Workaholics have the “compulsion to work incessantly.”
Workaholism is distinct from substance abuse or dependence. It has totally different legal consequences, risks of physical harm, and pathways to dependence. Instead, it's a behavioral addiction, similar to the way people become addicted to porn, gambling, or the internet.
Interestingly, workaholism comes with benefits and tradeoffs. Workaholism may at first induce pleasure, then later limit one’s social life, induce subjective emotional pain and feelings of “burnout”— and may even lead to dangerous actions like driving recklessly while on the phone or while being sleep deprived, researchers say.
However, workaholics may simultaneously get praise, promotions, and salary increases from employers for their dedication. These positives and social approval can make reversing workaholism tricky.
The science of workaholism — As of now, workaholism isn't included as a diagnostic category in the DSM, the psychiatric handbook that guides clinical protocol. But in the 2017 study, scientists detail a new, comprehensive definition of workaholism and outline the clinical attributes to be eventually incorporated in the DSM.
The team defines workaholism as a “clinical condition that is characterized by both externalizing (i.e., addiction) and internalizing (i.e., obsessive-compulsive) symptoms and by low levels of work engagement.”
The researchers split engaged and disengaged workaholics. Engaged workers show high work engagement and low levels of addiction and obsessive-compulsive symptoms, the team writes. This group is functional, while disengaged workaholics show the opposite tendencies and suffer from the negative effects of workaholism.
Ultimately, these researchers speculate you could go into your psychiatrist's office and be diagnosed — and treated — for disengaged workaholism.
How to stop the cycle — To get a sense of your propensity for workaholism, you can use the Bergen Work Addiction Scale. It uses seven basic criteria to identify work addiction, where all items are scored on the following scale: (1) Never, (2) Rarely, (3) Sometimes, (4) Often, and (5) Always:
- You think of how you can free up more time to work.
- You spend much more time working than initially intended.
- You work in order to reduce feelings of guilt, anxiety, helplessness, and depression.
- You have been told by others to cut down on work without listening to them.
- You become stressed if you are prohibited from working.
- You deprioritize hobbies, leisure activities, and exercise because of your work.
- You work so much that it has negatively influenced your health.
If you score often or always on at least four of the seven items, it may suggest you are a workaholic.

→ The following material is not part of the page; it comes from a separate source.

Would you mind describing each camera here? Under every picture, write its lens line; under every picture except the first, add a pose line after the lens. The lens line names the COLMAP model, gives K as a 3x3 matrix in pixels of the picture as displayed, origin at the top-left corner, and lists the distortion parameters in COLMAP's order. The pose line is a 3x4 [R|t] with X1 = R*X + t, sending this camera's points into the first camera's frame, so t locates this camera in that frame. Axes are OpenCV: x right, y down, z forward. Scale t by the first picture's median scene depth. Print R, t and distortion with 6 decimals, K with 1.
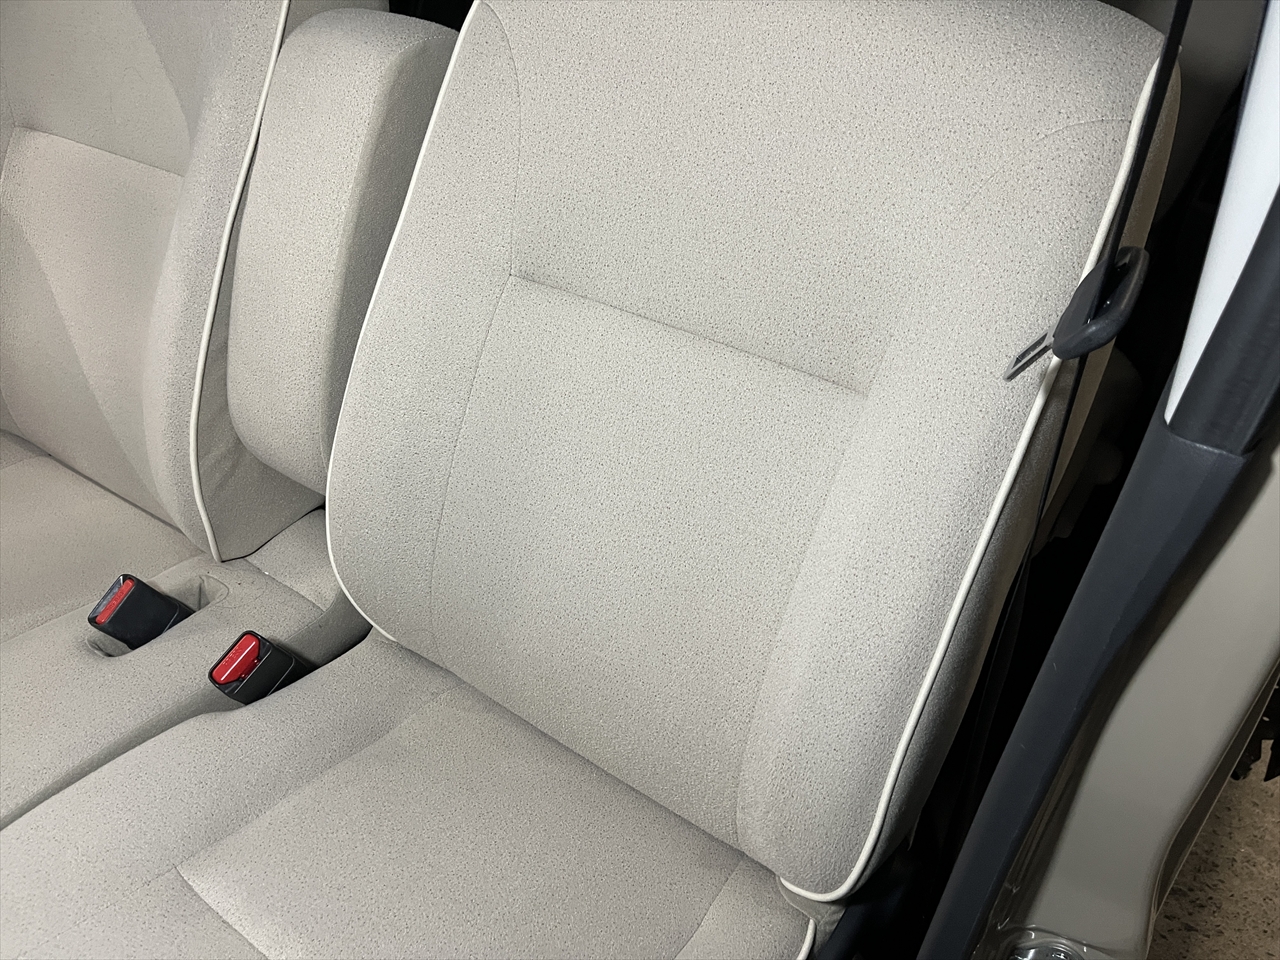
lens RADIAL K [[970.4, 0, 648.2], [0, 970.4, 480.4], [0, 0, 1]] dist [0.064760, -0.096202]
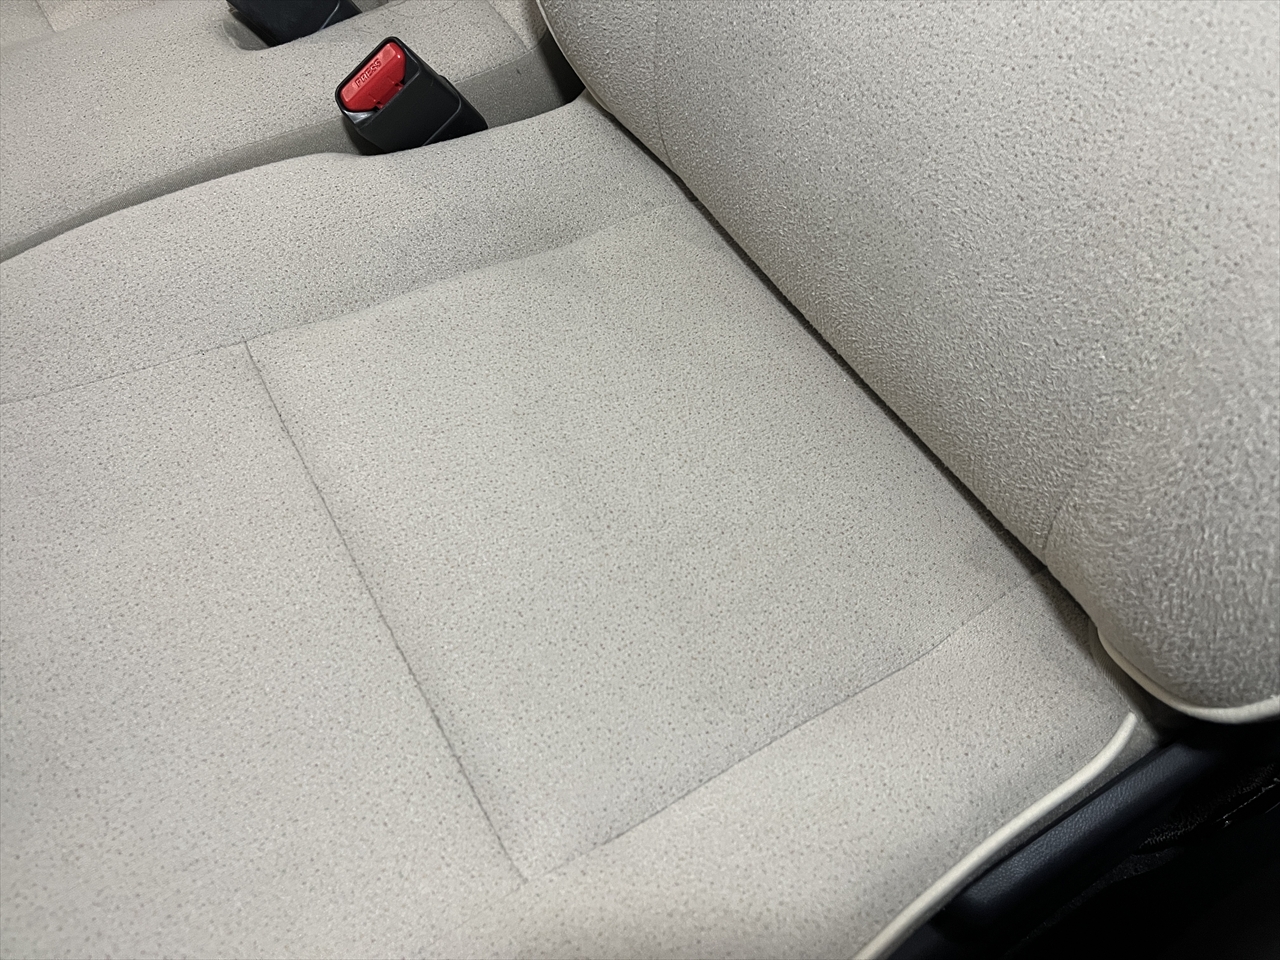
lens RADIAL K [[955.1, 0, 640.0], [0, 955.1, 480.0], [0, 0, 1]] dist [0.068281, -0.080740]
pose [[0.913383, 0.297823, -0.277547, 0.018195], [-0.156397, 0.886153, 0.436202, 0.114365], [0.375860, -0.355012, 0.855976, 0.417512]]
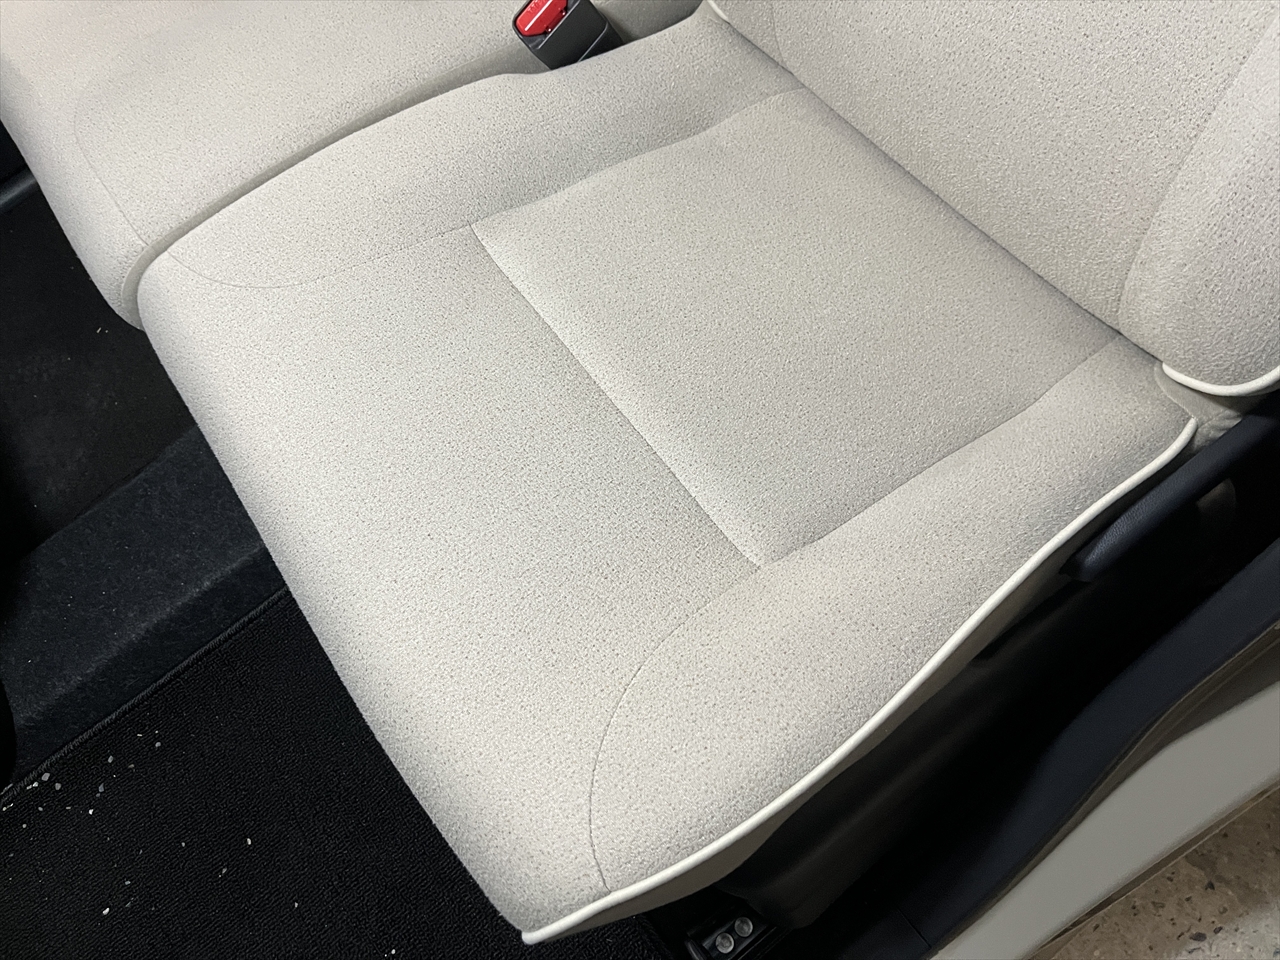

If you find yourself edging towards workaholism — if a partner starts complaining about your work habits' strain on the relationship or you're experiencing signs of burnout — there are ways to transform your habits.
While no documented treatment for workaholism exists, there are some strategies you can try:
- Recharge: Research shows long work hours alone don't necessarily hijack health and well-being. Rather, it's the inability to stop thinking about work that's problematic. Unplugging and unwinding when you're off the clock can help you replenish energy reserves to create a healthy work-life balance.
- Set boundaries: Creating a clearer time to start and stop work is crucial to developing a sustainable routine. This can be especially hard while working from home or in close proximity to the computer. Designating a specific workspace can also help create that separation.
- Talk it out: Cognitive Behavioral Therapy (CBT) is the most well-documented and effective treatment approach for behavioral addictions, including workaholism. This form of therapy can help people turn negative emotional reactions to certain scenarios into more constructive and positive feelings. The process can also help pinpoint the root motivating factor behind the incessant need to work.